Don
Rigoberto Ramos Huerta nació el 4 de enero de 1910 en la
localidad de Algarrobito, cerca de La Serena, donde se crió
con sus hermanos en una comunidad agrícola. Desde niño
se dedicó a las labores del campo, junto a sus padres Lorenzo
y Clorinda.
Recuerda interesantes pasajes de su existencia, como el terremoto
de 1922 que azoló la zona, donde vio morir a varios amigos
y quedar casi en ruinas.
A los 27 años años partió desde su terruño
hacia el norte, en busca de dos de sus hermanos que vivían
en unas haciendas, cerca de Vallenar. El trayecto desde La Serena
hasta Domeyko lo hizo a pie, caminando junto a la linea férrea.
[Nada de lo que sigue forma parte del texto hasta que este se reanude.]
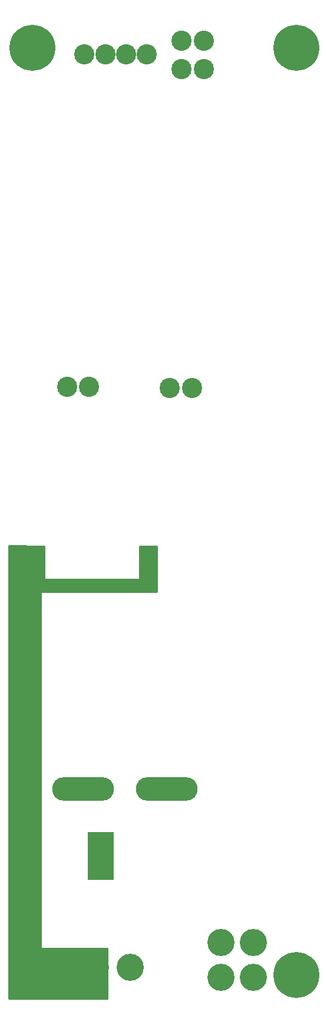
<source format=gbr>
G04 #@! TF.FileFunction,Soldermask,Bot*
%FSLAX46Y46*%
G04 Gerber Fmt 4.6, Leading zero omitted, Abs format (unit mm)*
G04 Created by KiCad (PCBNEW 4.0.6) date 06/16/19 22:14:51*
%MOMM*%
%LPD*%
G01*
G04 APERTURE LIST*
%ADD10C,0.100000*%
%ADD11R,1.200000X1.700000*%
%ADD12R,2.200000X1.700000*%
%ADD13C,2.900000*%
%ADD14C,3.900000*%
%ADD15O,8.900000X3.400000*%
%ADD16C,6.600000*%
%ADD17C,0.254000*%
G04 APERTURE END LIST*
D10*
D11*
X64650000Y-146820000D03*
D12*
X63350000Y-152020000D03*
X63350000Y-150720000D03*
X63350000Y-146820000D03*
X63350000Y-148120000D03*
X63350000Y-149420000D03*
D11*
X62050000Y-146820000D03*
X62050000Y-148120000D03*
X62050000Y-149420000D03*
X62050000Y-150720000D03*
X62050000Y-152020000D03*
X64650000Y-152020000D03*
X64650000Y-150720000D03*
X64650000Y-149420000D03*
X64650000Y-148120000D03*
D13*
X78150000Y-32550000D03*
X74950000Y-32550000D03*
X78150000Y-36600000D03*
X74950000Y-36600000D03*
D14*
X67600000Y-165400000D03*
X62600000Y-165400000D03*
X80650000Y-166800000D03*
X80650000Y-161800000D03*
X85300000Y-166800000D03*
X85300000Y-161800000D03*
D13*
X73300000Y-82300000D03*
X76500000Y-82300000D03*
X70000000Y-34450000D03*
X67000000Y-34450000D03*
X64000000Y-34450000D03*
X61000000Y-34450000D03*
D15*
X60800000Y-139800000D03*
X72800000Y-139800000D03*
D16*
X91500000Y-166500000D03*
X53500000Y-33500000D03*
X91500000Y-33500000D03*
X53500000Y-166500000D03*
D13*
X58500000Y-82100000D03*
X61700000Y-82100000D03*
D17*
G36*
X55223000Y-104975818D02*
X55223000Y-109600000D01*
X55233006Y-109649410D01*
X55261447Y-109691035D01*
X55303841Y-109718315D01*
X55350000Y-109727000D01*
X68850000Y-109727000D01*
X68899410Y-109716994D01*
X68941035Y-109688553D01*
X68968315Y-109646159D01*
X68977000Y-109600000D01*
X68977000Y-104977000D01*
X71373000Y-104977000D01*
X71373000Y-111523000D01*
X54850000Y-111523000D01*
X54800590Y-111533006D01*
X54758965Y-111561447D01*
X54731685Y-111603841D01*
X54723000Y-111650000D01*
X54723000Y-162550000D01*
X54733006Y-162599410D01*
X54761447Y-162641035D01*
X54803841Y-162668315D01*
X54850000Y-162677000D01*
X64273000Y-162677000D01*
X64273000Y-169873000D01*
X50176903Y-169873000D01*
X50127098Y-104928193D01*
X55223000Y-104975818D01*
X55223000Y-104975818D01*
G37*
X55223000Y-104975818D02*
X55223000Y-109600000D01*
X55233006Y-109649410D01*
X55261447Y-109691035D01*
X55303841Y-109718315D01*
X55350000Y-109727000D01*
X68850000Y-109727000D01*
X68899410Y-109716994D01*
X68941035Y-109688553D01*
X68968315Y-109646159D01*
X68977000Y-109600000D01*
X68977000Y-104977000D01*
X71373000Y-104977000D01*
X71373000Y-111523000D01*
X54850000Y-111523000D01*
X54800590Y-111533006D01*
X54758965Y-111561447D01*
X54731685Y-111603841D01*
X54723000Y-111650000D01*
X54723000Y-162550000D01*
X54733006Y-162599410D01*
X54761447Y-162641035D01*
X54803841Y-162668315D01*
X54850000Y-162677000D01*
X64273000Y-162677000D01*
X64273000Y-169873000D01*
X50176903Y-169873000D01*
X50127098Y-104928193D01*
X55223000Y-104975818D01*
M02*

</source>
En esta localidad minera trabajó algunos días, para
continuar hasta Vallenar y tomar el camino a la costa, hasta encontrar
a uno de sus hermanos en la Hacienda Atacama, lugar donde se quedó
para siempre.
Durante sus restantes 73 años que ha residido en la Hacienda
Atacama, donde se ha desempeñado como leñador, relojero,
lechero, maestro carpintero, fardero, herrero y agricultor. A
los pocos años de llegar al lugar conoce a su compañera
de toda la vida, doña Rosa Madariaga, con quien se casa
en Freirina y crían a sus 14 hijos: Sergio, Gustavo, Adolfo,
Luis, Manuel, Norma, Lubertina, Danilo, Arsenio, Homero, Rigoberto,
Pedro y Jorge, estos últimos fallecidos. Cuenta don Rigoberto,
que en su natal Algarrobito, tuvo dos hijos más.
Nos cuenta, muy lúcido en sus recuerdos, que vivió
el auge y decadencia de las haciendas, donde se generaba grandes
cantidades de quesos y leche para abastecer al valle y otras ciudades
de Chile. Toda una vida de esfuerzo junto a su esposa y darle
bienestar a sus hijos, los que iban a la escuela del lugar.
Su familia prepara un encuentro familiar, para celebrar sus 100
años, el que tendrá lugar el próximo sábado
16 de este mes, en su casita de campo de la hacienda, llena de
recuerdos y vivencias de un siglo de vida.